Reading text =
But her offers to comfort and mother wither in the face of such obscenity. Look at that album cover, where an asexual child (Dolly? Joseph?) smiles without reservation clad in a drab smock of brown and blue. It mocks the title. For poor mountain folk like Dolly, many equals two. A coat of two colors, ain't I proud? The easy shuffle of the title track finds Dolly relishing her poverty, her "patches on my britches/ holes in my shoes" as her classmates laugh at her. "I couldn't understand it/ For I felt I was rich/ And I told them all the love my momma sewed in every stitch," she coos, shaken with fear but not shame, because this gal has the love of momma and Jesus in the hem of her garment. Thou shall not covet, nor shall thou be ashamed.

Within the context of the album, "Here I Am" seems less about Dolly's self-identification as a woman and more about finding a man who will be a husband and finding a hat on which to hang her heart. But there's an ambition in her voice — her eyes shut tight but her fists balled tighter — that no amount of homemaker dreaming can hide. This is Rosy the Riveter with two-dollar boots, hundred-dollar looks and a few thousand songs in her head. No man can quench that yearning, though many are dumb enough to try, blind to the fierceness that lurks behind those easy eyes and hungry breasts, and unable to recognize the sad sag of a smile that can never be satisfied.

Request 1 =
Print the dataset entries rows from the line containing "ПРОТИВОДЕЙСТВИЕ КОРРУПЦИИ" through the end of the rows, both ends included, exactly as they appear, leaving out the pictures.

(Dataset entries)
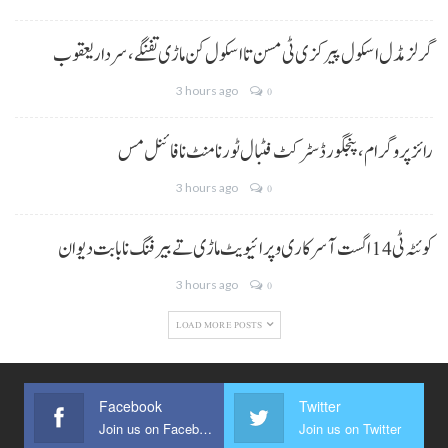
گرلز مڈل اسکول پیرکزی ٹی مسن تا اسکول کن ماڑی تفنگے، سردار یعقوب
3 hours ago
0
رائز پروگرام، پنجگور ڈسٹرکٹ فٹبال ٹورنامنٹ نا فائنل مس
3 hours ago
0
کوئٹہ ٹی 14 اگست آ سرکاری و پرائیویٹ ماڑی تے بیرفنگ نا بابت دیوان
3 hours ago
0
LOAD MORE POSTS
Facebook
Twitter
Join us on Facebook
Join us on Twitter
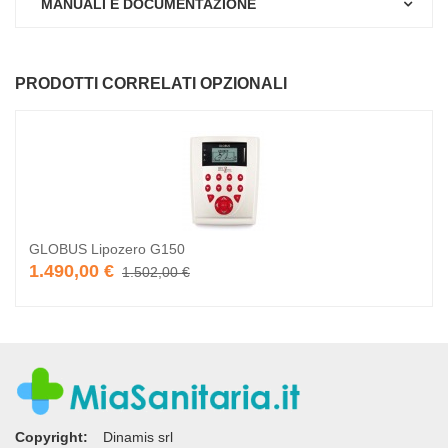
MANUALI E DOCUMENTAZIONE
PRODOTTI CORRELATI OPZIONALI
GLOBUS Lipozero G150
1.490,00 €
1.502,00 €
Copyright:
Dinamis srl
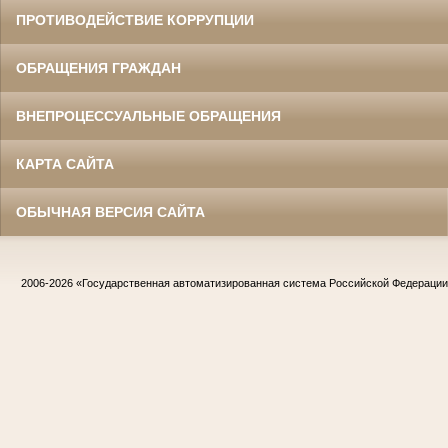
ПРОТИВОДЕЙСТВИЕ КОРРУПЦИИ
ОБРАЩЕНИЯ ГРАЖДАН
ВНЕПРОЦЕССУАЛЬНЫЕ ОБРАЩЕНИЯ
КАРТА САЙТА
ОБЫЧНАЯ ВЕРСИЯ САЙТА
2006-2026
«Государственная автоматизированная система Российской Федераци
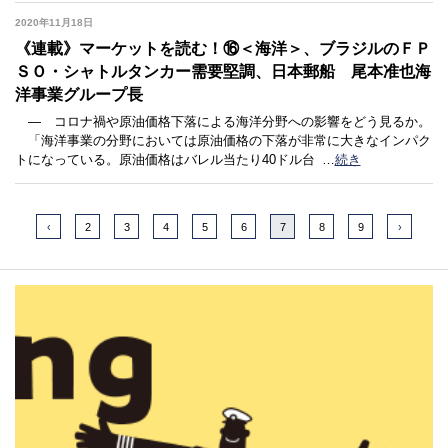
2020年11月18日
《連載》マーケットを読む！⑯＜海洋＞、ブラジルのＦＰ
ＳＯ・シャトルタンカー需要堅調、日本郵船 尾本准也海
洋事業グループ長
― コロナ禍や原油価格下落による海洋分野への影響をどう見るか。
「海洋事業の分野においては原油価格の下落が非常に大きなインパク
トになっている。原油価格はバレル当たり40ドル台
…
続き
‹
2
3
4
5
6
7
8
9
›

Request 2 =
Summarize the passage on Dolly's album in two sentences.

Output 1 =
ПРОТИВОДЕЙСТВИЕ КОРРУПЦИИ
ОБРАЩЕНИЯ ГРАЖДАН
ВНЕПРОЦЕССУАЛЬНЫЕ ОБРАЩЕНИЯ
КАРТА САЙТА
ОБЫЧНАЯ ВЕРСИЯ САЙТА
2006-2026
«Государственная автоматизированная система Российской Федераци
2020年11月18日
《連載》マーケットを読む！⑯＜海洋＞、ブラジルのＦＰ
ＳＯ・シャトルタンカー需要堅調、日本郵船 尾本准也海
洋事業グループ長
― コロナ禍や原油価格下落による海洋分野への影響をどう見るか。
「海洋事業の分野においては原油価格の下落が非常に大きなインパク
トになっている。原油価格はバレル当たり40ドル台
…
続き
‹
2
3
4
5
6
7
8
9
›

Output 2 =
The album's title track finds Dolly relishing her poverty, her patched britches and holey shoes, feeling rich in her mother's love even as classmates laugh at her. "Here I Am" seems to be about finding a husband, yet her voice carries an ambition that no homemaker dreaming can hide and no man can quench.